### Goal of the exercise:
Reproduce the stretch of the court opinion from "Decided December 27, 1994." through "Zeke Drayton, plaintiff-appellant." word for word.

Summary
holding that in Indiana, a county "has no authority over the Sheriff and his [or her] deputies," and that because "there is no doubt at all about the relation between the County and the Sheriff, the naming of the County was not only a mistake; it was a mistake that no competent lawyer should have made"
Summary of this case from Franklin v. Randolph Cnty. Comm'rsOpinion
No. 94-2217.
Argued November 16, 1994.
Decided December 27, 1994.
Douglas M. Grimes (argued), Richard G. Hatcher, Gary, IN, for Estate of Eric L. Drayton, by its administrator Zeke Drayton, plaintiff-appellant.
Andrew P. Wirick, CC, MaryAnn G. Oldham, Office of the Corp. Counsel, City Counsel Legal Div., John C. Ruckelshaus, Ruckelshaus, Roland, Hasbrook O'Connor, Indianapolis, IN, for Mike Nelson, William Ryan.
Andrew P. Wirick, CC, MaryAnn G. Oldham, Office of the Corp. Counsel, City Counsel Legal Div., Indianapolis, IN, for Francis W. Price.
Andrew P. Wirick, CC, MaryAnn G. Oldham, Dale R. Simmons (argued), Office of the Corp. Counsel, City Counsel Legal Div., Indianapolis, IN, for Marion County.
Appeal from the United States District Court for the Southern District of Indiana.
Before POSNER, Chief Judge, and EASTERBROOK and MANION, Circuit Judges.
The estate of Eric Drayton, and Drayton's survivors, claiming that he had been shot to death by deputy sheriffs of Marion County, Indiana, brought this suit against the deputy sheriffs and others, including the County itself, seeking damages under section 1 of the Civil Rights Act of 1871, now 42 U.S.C. § 1983. The district judge granted judgment on the pleadings for the County and awarded it attorney's fees of $906.25, from which the plaintiffs appeal. The first issue is our jurisdiction.

### Information given:
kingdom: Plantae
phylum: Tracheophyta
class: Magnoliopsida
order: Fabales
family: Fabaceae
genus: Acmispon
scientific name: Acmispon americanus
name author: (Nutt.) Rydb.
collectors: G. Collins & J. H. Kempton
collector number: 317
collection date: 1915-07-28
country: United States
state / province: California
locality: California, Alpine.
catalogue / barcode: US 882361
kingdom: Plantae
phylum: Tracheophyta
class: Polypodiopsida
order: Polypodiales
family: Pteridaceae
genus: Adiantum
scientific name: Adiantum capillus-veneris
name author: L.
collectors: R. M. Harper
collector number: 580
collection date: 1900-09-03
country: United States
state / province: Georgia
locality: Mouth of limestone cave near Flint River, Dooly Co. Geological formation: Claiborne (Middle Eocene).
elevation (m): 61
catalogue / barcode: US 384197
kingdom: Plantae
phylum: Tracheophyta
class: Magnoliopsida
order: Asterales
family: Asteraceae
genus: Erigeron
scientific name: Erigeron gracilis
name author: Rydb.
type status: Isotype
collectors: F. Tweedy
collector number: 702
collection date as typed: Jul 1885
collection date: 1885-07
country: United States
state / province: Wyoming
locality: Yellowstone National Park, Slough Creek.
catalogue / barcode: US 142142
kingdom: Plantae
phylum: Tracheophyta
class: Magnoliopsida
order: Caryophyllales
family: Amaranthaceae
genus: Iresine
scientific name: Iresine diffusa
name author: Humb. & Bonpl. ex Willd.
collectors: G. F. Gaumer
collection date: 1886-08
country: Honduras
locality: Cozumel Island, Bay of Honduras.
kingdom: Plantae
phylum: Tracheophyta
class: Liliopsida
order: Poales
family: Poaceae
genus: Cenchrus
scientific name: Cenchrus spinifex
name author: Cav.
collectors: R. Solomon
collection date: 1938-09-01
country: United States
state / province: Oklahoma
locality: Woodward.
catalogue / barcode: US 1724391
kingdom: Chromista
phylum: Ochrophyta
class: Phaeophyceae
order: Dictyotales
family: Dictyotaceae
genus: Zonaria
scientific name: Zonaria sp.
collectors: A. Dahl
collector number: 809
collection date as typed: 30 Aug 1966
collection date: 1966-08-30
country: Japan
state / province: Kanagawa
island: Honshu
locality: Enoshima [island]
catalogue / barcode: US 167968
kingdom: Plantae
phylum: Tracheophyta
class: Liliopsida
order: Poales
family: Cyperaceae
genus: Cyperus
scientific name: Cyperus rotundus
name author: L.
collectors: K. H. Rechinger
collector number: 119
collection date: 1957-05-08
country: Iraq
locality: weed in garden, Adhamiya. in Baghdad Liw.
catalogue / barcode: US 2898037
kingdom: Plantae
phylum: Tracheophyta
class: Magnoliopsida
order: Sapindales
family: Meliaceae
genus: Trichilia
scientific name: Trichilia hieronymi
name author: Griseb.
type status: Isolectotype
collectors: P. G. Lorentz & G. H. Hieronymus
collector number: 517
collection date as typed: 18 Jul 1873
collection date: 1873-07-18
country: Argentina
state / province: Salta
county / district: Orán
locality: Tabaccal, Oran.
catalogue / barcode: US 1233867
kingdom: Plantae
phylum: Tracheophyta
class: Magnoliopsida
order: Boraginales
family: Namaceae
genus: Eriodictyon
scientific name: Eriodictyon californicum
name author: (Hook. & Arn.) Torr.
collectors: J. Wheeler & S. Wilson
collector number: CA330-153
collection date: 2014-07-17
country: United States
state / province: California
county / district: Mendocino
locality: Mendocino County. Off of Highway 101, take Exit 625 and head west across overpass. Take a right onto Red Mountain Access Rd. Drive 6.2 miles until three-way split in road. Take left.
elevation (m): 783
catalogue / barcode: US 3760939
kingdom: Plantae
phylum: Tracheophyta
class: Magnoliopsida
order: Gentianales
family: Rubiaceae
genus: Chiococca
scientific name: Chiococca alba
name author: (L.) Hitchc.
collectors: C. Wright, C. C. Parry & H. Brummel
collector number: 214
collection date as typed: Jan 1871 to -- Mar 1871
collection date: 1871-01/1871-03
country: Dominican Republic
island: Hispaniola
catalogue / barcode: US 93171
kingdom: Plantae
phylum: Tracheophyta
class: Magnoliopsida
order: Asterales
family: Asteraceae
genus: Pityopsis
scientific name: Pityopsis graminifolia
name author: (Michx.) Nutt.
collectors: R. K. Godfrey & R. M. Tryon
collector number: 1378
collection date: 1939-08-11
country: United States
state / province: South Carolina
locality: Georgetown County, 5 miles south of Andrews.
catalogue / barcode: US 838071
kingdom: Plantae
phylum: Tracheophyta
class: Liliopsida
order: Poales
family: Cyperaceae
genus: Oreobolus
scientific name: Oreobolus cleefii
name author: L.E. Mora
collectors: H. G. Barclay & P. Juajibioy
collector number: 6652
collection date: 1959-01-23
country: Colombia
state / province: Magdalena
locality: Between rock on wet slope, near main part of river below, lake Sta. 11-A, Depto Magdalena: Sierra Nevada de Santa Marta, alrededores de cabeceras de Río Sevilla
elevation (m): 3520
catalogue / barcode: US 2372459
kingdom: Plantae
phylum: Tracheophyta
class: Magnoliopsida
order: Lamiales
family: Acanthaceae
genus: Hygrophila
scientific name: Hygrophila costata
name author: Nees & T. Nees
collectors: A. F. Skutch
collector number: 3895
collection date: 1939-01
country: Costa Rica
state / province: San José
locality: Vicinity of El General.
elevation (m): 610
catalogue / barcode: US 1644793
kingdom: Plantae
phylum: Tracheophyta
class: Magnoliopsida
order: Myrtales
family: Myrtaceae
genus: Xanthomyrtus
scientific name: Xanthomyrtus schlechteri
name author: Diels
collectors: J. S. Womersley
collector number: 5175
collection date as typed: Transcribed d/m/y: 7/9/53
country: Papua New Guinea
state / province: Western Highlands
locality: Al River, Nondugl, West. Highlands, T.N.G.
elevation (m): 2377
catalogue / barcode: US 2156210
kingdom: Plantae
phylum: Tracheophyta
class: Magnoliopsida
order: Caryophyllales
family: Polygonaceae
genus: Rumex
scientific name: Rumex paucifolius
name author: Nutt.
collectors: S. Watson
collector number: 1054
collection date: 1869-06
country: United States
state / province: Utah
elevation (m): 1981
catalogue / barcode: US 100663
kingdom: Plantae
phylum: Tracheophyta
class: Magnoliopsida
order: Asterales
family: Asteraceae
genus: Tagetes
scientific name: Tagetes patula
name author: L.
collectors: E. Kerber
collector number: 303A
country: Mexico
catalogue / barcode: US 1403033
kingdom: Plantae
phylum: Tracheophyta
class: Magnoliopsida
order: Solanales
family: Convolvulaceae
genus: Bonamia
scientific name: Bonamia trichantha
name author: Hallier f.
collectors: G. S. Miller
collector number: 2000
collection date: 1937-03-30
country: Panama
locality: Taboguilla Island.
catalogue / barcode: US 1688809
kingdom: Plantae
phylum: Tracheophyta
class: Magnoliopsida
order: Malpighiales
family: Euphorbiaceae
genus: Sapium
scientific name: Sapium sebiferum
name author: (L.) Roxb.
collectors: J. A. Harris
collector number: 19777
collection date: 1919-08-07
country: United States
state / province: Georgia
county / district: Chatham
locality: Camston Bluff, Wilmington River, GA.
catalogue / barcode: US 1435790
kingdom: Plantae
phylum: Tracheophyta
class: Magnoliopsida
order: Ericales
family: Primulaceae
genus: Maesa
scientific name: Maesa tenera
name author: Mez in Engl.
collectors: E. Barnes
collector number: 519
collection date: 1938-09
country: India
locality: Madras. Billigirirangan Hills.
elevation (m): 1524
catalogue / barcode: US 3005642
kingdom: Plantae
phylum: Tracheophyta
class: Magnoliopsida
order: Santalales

### Expected output:
Decided December 27, 1994.
Douglas M. Grimes (argued), Richard G. Hatcher, Gary, IN, for Estate of Eric L. Drayton, by its administrator Zeke Drayton, plaintiff-appellant.